We are witnessing an unprecedented change to our country’s criminal justice system that is simultaneously overdue and insufficient. At least 12 cities like Baltimore, Los Angeles, and Portland have all committed to invest in their communities by divesting from their police departments by several million dollars 1. The Minneapolis city council announced they would formally disband their police department due to a “complete loss of trust” 2 after the way the department handled the murder of George Floyd. (The move to disband the police department has recently been halted 3 by a commission of Minneapolis residents, which blocks the council from putting the decision to disband the department on the November 3rd ballot; delaying the issue for at least another year.) Floyd’s death sparked international protests calling for justice and equality for Black lives. Though disbanding the police department in Minneapolis and defunding police departments in cities across the country is a huge win for safer, more equitable responses to violence, and for the movement to abolish prisons and policing, I can’t help but wonder where those officers will turn to for employment and how cities and states will respond to the space defunding opens up.

We know that people who have worked in law enforcement are unlikely to seek jobs in other sectors like retail or social services. They will most likely look for jobs that they have been trained to do -jobs that put them in a position of power and enforcement. And similarly, municipal, state, and federal governments will continue to invest in enforcement even if local policing investments decline. This is why defunding the police is not enough.

Just last month, the GOP put forth a $1 trillion dollar COVID-19 stimulus package 4 which included nearly $30 billion dollars towards military spending. That bill didn’t pass the House, yet it is a harsh reminder that this country’s top expenditure and top priority is and always has been war. And as proven in Portland, where Trump sent tactical border patrol agents to arrest and deter protestors, sometimes the war that U.S. wages is against its own people.

Defunding the police alone also won’t stop the murder of innocent people at the hands of law enforcement. Despite the international protests that happened in the wake of George Floyd’s death, 558 5 civilians have been shot by police in 2020 so far, and the officers that killed Breonna Taylor have yet to be arrested for her murder.
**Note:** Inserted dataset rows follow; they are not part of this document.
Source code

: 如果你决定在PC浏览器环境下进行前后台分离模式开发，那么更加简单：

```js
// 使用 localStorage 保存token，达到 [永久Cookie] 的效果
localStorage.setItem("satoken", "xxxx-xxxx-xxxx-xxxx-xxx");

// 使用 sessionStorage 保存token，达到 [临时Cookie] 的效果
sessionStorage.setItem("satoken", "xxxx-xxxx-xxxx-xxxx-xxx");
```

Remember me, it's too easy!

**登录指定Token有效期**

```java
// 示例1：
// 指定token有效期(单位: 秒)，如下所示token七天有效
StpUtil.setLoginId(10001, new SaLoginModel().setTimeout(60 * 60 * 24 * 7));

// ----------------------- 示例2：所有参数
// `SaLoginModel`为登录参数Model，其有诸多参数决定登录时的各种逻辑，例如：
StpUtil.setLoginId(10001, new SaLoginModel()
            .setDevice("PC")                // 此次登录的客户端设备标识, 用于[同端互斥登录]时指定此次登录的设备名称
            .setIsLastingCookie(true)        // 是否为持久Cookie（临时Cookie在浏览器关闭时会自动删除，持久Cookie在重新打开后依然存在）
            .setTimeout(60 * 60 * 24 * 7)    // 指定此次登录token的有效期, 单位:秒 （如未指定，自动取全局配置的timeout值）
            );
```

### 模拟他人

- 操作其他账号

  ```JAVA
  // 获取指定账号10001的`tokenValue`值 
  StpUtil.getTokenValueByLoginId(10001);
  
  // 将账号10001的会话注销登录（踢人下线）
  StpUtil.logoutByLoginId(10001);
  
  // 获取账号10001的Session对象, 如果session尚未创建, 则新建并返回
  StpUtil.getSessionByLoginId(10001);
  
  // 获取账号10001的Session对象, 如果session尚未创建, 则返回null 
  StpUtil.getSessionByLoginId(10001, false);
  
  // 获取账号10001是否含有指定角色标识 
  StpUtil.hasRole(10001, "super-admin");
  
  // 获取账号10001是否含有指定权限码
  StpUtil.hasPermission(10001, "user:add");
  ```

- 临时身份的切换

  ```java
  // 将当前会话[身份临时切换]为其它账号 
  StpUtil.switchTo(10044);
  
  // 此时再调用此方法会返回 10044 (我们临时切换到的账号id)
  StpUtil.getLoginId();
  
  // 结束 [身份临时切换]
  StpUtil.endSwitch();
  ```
Sustained protests for justice in the names of George Floyd, Breonna Taylor, Ahmaud Arbery, Elijah Mcclain, and countless others, have been reignited by the recent shooting of Jacob Blake, who survived being shot in the back 7 times by police.

Defunding the police also cannot undo the violent mentality that tells officers to shoot unarmed civilians and it won’t change the fact that Black people are 3 times more likely 6 than white people to be killed by police. In order to truly stop the violence and the harm done to our communities by law enforcement, we need to have a deep and honest reckoning with our role as a nation in the violence that occurs everywhere from our inner cities to abroad. We can no longer afford to continue creating unstable environments for people of color while we demand that they remain peaceful and silent.

If we don’t call to reinvest in community social services with the divested funds from all branches of law enforcement and military, defunding the police will risk changing nothing. Instead of the police, those invested in the continued oppression and control of people of color will send in the Department of Homeland Security. Instead of police, they will deploy armored tanks and highly trained military officers whose appetite for war extends to the very people whose rights they swore to uphold. They will still ravage poor countries in the Middle East for oil. There will still be thousands of immigrant children torn away from their parents just to end up missing without a trace, and our education and healthcare systems will still resemble those of “developing” countries.

It is not enough to defund the police.

We need to defund the whole system – from the militarized control of communities of color to our culture of imperialism and violence – if we are ever going to be a country that prioritizes safety, justice, and equality.

Emilce Quiroz is the Communications Coordinator for Common Justice. She’s a graduate student at the Craig Newmark Graduate School of Journalism where she’s majoring in Spanish and Documentary Journalism. She graduates Fall 2020.